» DATASET EXCERPTS
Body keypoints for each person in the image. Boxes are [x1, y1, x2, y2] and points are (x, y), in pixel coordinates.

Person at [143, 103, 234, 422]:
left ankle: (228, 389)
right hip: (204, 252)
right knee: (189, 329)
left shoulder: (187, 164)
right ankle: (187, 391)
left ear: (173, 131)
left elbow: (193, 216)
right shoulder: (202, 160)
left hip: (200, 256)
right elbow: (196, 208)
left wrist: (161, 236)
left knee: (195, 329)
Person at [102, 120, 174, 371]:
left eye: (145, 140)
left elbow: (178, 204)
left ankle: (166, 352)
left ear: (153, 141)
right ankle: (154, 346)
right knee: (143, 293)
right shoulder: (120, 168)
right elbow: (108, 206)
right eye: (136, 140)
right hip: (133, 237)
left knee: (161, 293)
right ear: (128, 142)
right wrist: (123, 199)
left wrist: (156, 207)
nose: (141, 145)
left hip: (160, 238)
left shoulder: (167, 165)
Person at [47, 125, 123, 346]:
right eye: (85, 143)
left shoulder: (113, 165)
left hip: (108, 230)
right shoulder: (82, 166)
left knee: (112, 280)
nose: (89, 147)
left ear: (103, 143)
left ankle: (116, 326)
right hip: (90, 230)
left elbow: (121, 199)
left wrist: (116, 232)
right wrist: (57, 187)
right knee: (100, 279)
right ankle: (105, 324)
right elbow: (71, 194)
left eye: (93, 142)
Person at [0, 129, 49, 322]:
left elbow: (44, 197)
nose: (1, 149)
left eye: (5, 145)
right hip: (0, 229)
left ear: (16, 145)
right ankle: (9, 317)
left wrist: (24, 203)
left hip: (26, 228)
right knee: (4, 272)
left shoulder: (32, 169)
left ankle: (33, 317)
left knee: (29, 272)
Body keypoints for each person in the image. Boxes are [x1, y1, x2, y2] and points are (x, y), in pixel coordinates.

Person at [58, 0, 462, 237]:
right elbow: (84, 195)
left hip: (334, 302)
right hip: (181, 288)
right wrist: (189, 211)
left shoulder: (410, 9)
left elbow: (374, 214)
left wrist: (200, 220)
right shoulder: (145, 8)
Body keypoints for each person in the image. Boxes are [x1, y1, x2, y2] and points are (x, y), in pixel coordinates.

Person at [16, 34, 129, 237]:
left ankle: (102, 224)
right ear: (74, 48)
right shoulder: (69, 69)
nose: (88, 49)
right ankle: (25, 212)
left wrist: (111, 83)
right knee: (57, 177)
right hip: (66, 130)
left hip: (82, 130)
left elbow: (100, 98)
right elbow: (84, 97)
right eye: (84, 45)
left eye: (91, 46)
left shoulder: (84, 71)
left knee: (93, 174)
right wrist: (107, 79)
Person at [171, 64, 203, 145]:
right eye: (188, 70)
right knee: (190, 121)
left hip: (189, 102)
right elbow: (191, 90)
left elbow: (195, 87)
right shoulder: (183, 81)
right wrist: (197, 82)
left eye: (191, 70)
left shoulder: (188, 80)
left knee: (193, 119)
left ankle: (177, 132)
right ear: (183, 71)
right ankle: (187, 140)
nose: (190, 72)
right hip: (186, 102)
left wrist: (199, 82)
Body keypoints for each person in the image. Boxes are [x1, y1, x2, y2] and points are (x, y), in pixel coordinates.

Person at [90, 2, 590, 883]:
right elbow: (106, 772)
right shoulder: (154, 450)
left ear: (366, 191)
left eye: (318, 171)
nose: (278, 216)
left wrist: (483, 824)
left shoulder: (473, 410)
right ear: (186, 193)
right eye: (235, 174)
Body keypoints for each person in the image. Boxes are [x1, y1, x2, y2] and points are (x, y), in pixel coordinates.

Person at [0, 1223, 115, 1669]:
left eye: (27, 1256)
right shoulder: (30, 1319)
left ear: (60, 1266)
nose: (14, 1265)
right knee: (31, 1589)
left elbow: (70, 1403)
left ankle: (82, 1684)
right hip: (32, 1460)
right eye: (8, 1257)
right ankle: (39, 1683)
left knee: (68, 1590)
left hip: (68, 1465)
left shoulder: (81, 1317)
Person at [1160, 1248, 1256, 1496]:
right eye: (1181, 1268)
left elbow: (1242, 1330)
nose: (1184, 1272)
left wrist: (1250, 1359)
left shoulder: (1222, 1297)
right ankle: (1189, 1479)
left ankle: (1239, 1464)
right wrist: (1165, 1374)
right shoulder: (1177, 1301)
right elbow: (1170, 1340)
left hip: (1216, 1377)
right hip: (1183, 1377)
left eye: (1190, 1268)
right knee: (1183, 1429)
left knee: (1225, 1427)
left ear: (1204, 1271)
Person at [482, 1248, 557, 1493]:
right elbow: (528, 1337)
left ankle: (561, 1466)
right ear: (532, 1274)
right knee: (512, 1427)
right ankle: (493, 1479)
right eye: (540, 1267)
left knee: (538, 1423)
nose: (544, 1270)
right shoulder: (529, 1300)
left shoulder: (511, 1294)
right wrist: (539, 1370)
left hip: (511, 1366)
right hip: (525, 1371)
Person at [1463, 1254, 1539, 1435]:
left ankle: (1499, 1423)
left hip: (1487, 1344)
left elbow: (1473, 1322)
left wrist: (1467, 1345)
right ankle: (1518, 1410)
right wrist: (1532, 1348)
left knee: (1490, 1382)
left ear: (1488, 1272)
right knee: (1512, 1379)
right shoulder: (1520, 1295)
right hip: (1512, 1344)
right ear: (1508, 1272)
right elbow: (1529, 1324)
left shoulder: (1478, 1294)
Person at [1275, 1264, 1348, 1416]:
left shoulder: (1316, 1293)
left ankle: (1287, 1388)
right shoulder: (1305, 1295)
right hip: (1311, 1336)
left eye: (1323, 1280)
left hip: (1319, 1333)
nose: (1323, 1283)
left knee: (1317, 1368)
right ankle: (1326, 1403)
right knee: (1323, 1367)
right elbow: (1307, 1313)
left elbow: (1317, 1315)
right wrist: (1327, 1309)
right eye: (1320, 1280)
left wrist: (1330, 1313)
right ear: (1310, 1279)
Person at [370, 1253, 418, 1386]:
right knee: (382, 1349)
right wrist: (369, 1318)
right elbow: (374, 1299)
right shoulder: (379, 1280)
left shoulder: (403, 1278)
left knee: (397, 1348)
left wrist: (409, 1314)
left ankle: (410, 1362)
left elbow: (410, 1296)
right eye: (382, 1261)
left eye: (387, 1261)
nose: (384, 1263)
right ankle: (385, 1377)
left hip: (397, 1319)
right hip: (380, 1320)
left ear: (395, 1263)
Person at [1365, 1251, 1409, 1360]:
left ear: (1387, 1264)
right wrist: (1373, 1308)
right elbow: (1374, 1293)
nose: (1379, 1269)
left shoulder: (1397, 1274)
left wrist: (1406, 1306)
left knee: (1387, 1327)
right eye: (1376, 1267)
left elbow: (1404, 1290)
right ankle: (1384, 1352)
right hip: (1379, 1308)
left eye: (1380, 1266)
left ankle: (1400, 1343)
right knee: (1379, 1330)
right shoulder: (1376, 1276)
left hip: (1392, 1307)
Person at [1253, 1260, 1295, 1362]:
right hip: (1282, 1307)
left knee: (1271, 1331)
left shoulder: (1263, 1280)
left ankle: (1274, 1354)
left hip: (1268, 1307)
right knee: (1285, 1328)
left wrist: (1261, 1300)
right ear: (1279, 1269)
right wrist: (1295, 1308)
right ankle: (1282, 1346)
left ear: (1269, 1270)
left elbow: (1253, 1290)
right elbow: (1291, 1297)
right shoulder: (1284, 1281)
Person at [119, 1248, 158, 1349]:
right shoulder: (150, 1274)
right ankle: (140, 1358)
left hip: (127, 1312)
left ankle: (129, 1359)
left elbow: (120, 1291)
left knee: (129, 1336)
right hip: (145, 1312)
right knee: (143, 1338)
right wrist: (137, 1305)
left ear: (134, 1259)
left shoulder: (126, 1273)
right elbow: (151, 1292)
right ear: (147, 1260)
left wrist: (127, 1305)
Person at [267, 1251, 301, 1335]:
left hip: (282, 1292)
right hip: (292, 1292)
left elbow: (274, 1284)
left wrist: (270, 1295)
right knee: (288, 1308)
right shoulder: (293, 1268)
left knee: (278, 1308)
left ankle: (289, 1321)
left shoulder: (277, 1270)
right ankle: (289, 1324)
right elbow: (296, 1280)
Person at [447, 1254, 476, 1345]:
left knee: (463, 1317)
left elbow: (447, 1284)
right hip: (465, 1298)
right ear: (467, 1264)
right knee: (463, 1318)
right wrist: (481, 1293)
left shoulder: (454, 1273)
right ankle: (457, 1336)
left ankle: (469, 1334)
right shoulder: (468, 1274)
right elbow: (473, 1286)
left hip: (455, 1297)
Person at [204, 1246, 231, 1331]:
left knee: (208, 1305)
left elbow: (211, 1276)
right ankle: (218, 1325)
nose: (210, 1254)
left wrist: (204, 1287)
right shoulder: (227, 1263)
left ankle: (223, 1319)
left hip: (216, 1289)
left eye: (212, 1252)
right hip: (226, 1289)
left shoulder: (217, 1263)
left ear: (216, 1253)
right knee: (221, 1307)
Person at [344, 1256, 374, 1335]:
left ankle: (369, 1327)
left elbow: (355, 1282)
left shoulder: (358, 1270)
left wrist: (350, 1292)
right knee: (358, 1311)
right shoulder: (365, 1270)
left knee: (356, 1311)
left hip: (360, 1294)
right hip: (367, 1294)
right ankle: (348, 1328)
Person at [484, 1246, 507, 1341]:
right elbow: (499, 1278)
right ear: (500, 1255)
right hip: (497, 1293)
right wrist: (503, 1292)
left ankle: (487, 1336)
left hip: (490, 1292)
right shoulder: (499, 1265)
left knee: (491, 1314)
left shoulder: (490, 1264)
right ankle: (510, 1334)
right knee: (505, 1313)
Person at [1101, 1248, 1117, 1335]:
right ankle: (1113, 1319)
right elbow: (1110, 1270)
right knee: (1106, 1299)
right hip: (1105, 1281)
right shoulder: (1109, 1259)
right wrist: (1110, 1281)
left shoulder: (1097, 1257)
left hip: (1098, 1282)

» WORK ORDER
The required output is every line above from the one with "right shoulder: (1284, 1281)" down to the one with "right hip: (292, 1292)", restated word for word, ends included.

» SOLVED EXERCISE
right shoulder: (1284, 1281)
Person at [119, 1248, 158, 1349]:
right shoulder: (150, 1274)
right ankle: (140, 1358)
left hip: (127, 1312)
left ankle: (129, 1359)
left elbow: (120, 1291)
left knee: (129, 1336)
right hip: (145, 1312)
right knee: (143, 1338)
right wrist: (137, 1305)
left ear: (134, 1259)
left shoulder: (126, 1273)
right elbow: (151, 1292)
right ear: (147, 1260)
left wrist: (127, 1305)
Person at [267, 1251, 301, 1335]:
left hip: (282, 1292)
right hip: (292, 1292)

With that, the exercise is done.